■ **Goal of the exercise**:
Here the job is to retype the data word for word while leaving the pictures aside.

##### Supplied data

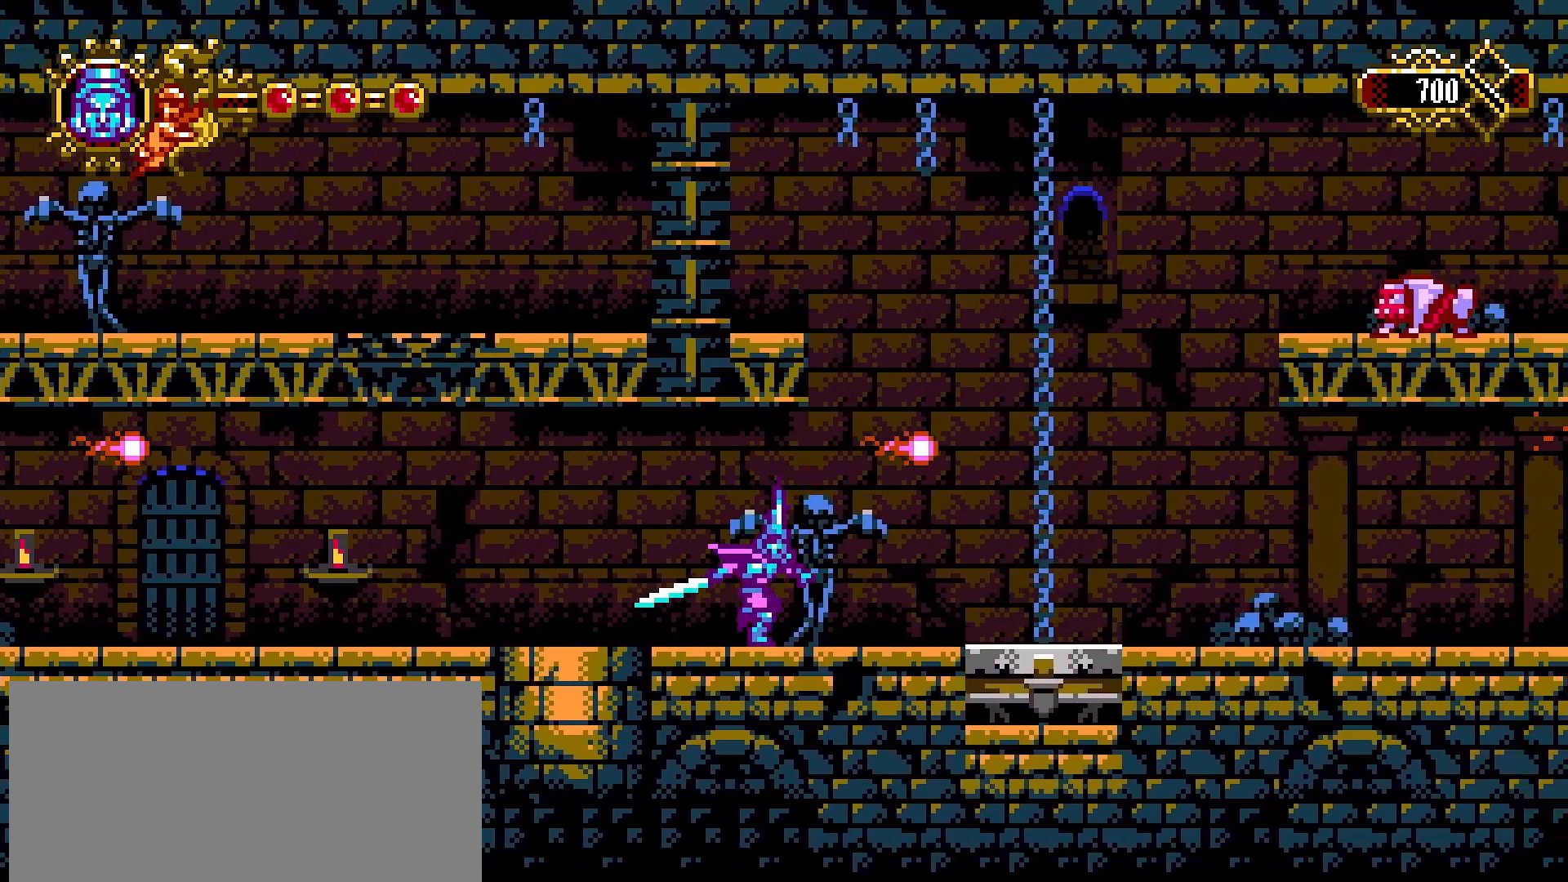
{"buttons": ["CROSS", "SQUARE"], "left_stick": "center", "right_stick": "center", "events": [[400, "CROSS", "down"], [400, "left_stick", "up-left"], [500, "SQUARE", "down"], [500, "left_stick", "center"]]}
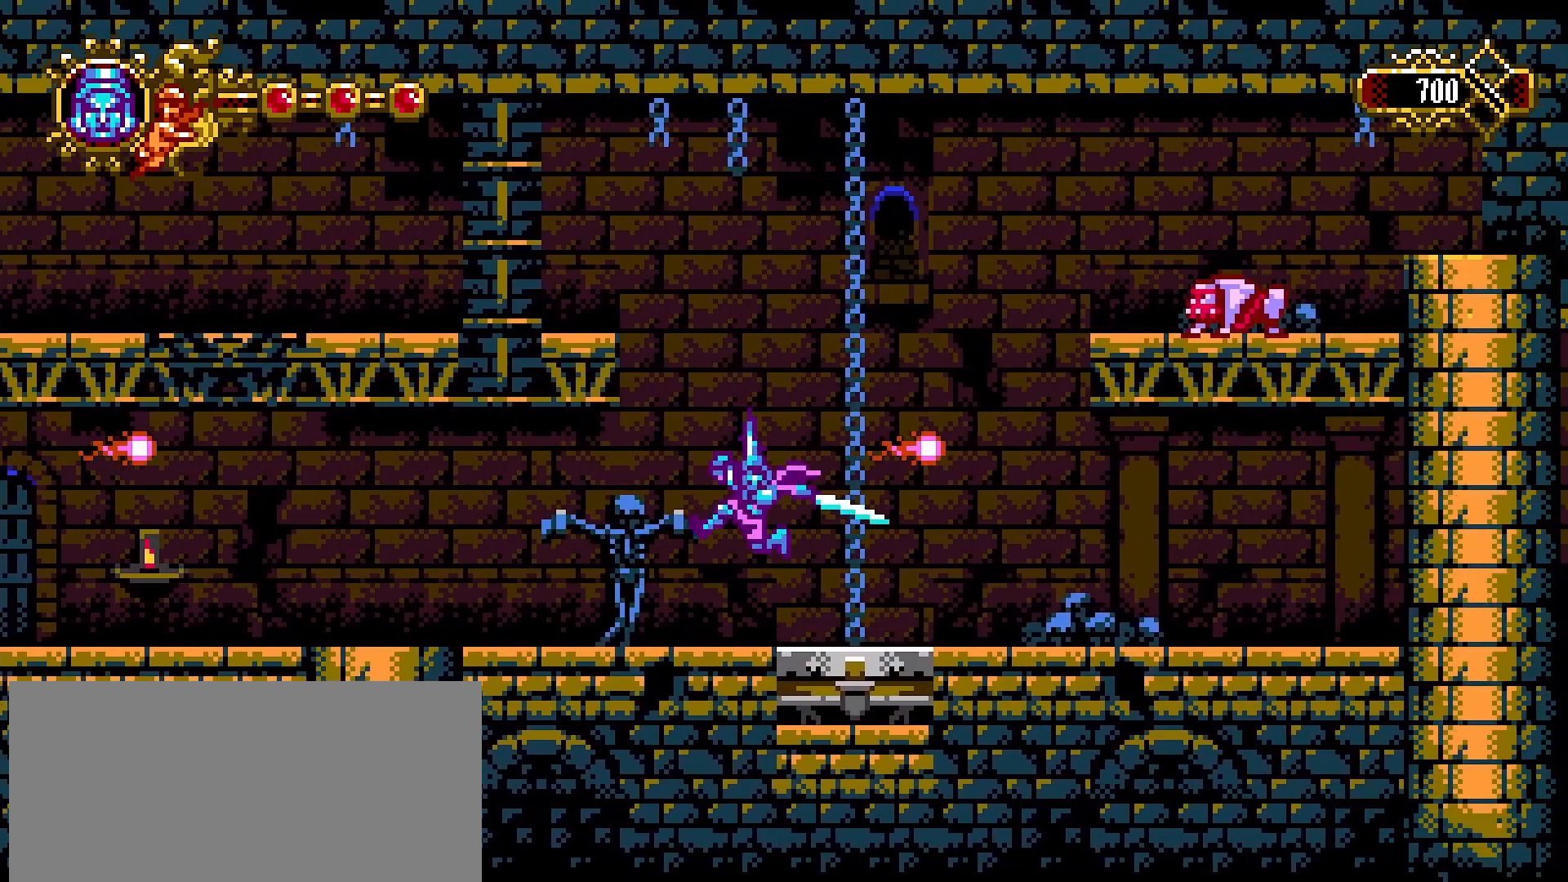
{"buttons": [], "left_stick": "right", "right_stick": "center", "events": [[267, "CROSS", "up"], [267, "SQUARE", "up"], [333, "left_stick", "right"]]}
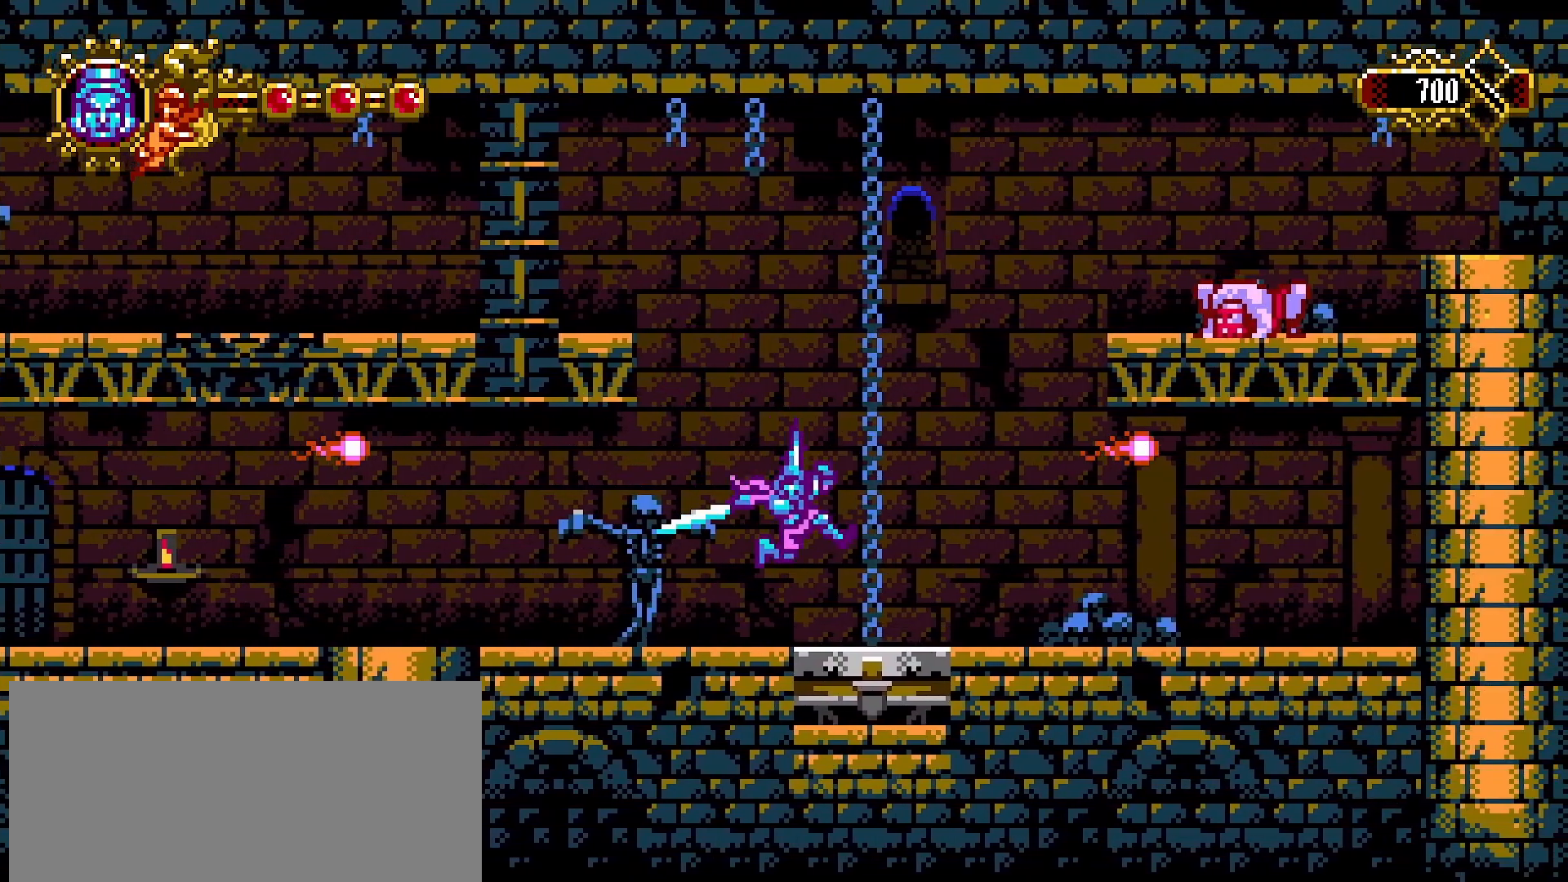
{"buttons": [], "left_stick": "right", "right_stick": "center", "events": [[267, "left_stick", "center"], [467, "left_stick", "right"]]}
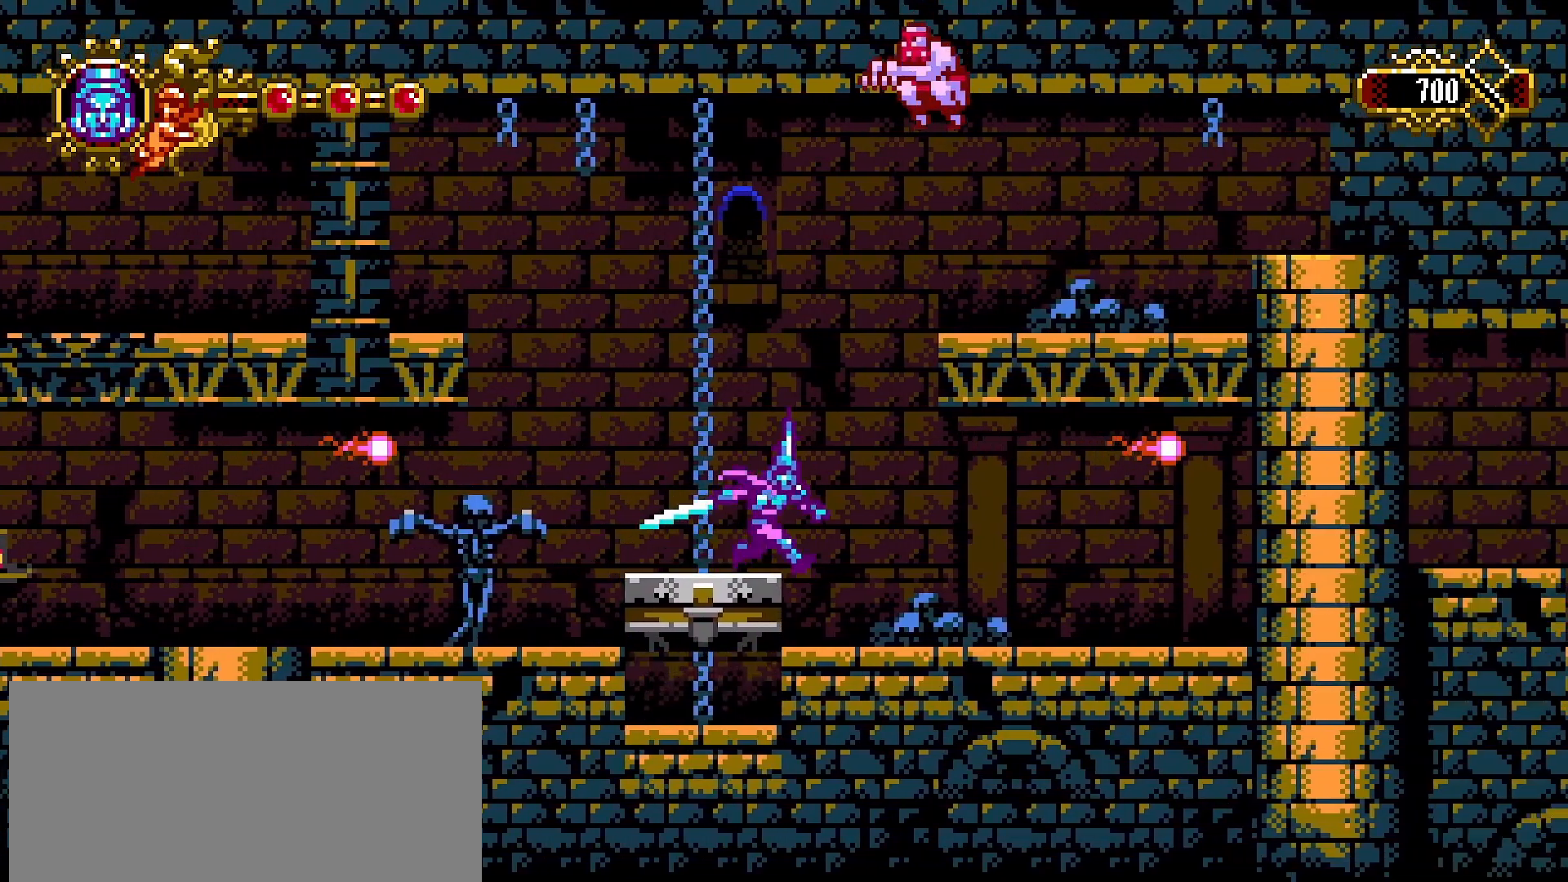
{"buttons": [], "left_stick": "right", "right_stick": "center", "events": [[133, "left_stick", "left"], [267, "left_stick", "right"]]}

##########

■ **Written reply**:
{"buttons": ["CROSS", "SQUARE"], "left_stick": "center", "right_stick": "center", "events": [[400, "CROSS", "down"], [400, "left_stick", "up-left"], [500, "SQUARE", "down"], [500, "left_stick", "center"]]}
{"buttons": [], "left_stick": "right", "right_stick": "center", "events": [[267, "CROSS", "up"], [267, "SQUARE", "up"], [333, "left_stick", "right"]]}
{"buttons": [], "left_stick": "right", "right_stick": "center", "events": [[267, "left_stick", "center"], [467, "left_stick", "right"]]}
{"buttons": [], "left_stick": "right", "right_stick": "center", "events": [[133, "left_stick", "left"], [267, "left_stick", "right"]]}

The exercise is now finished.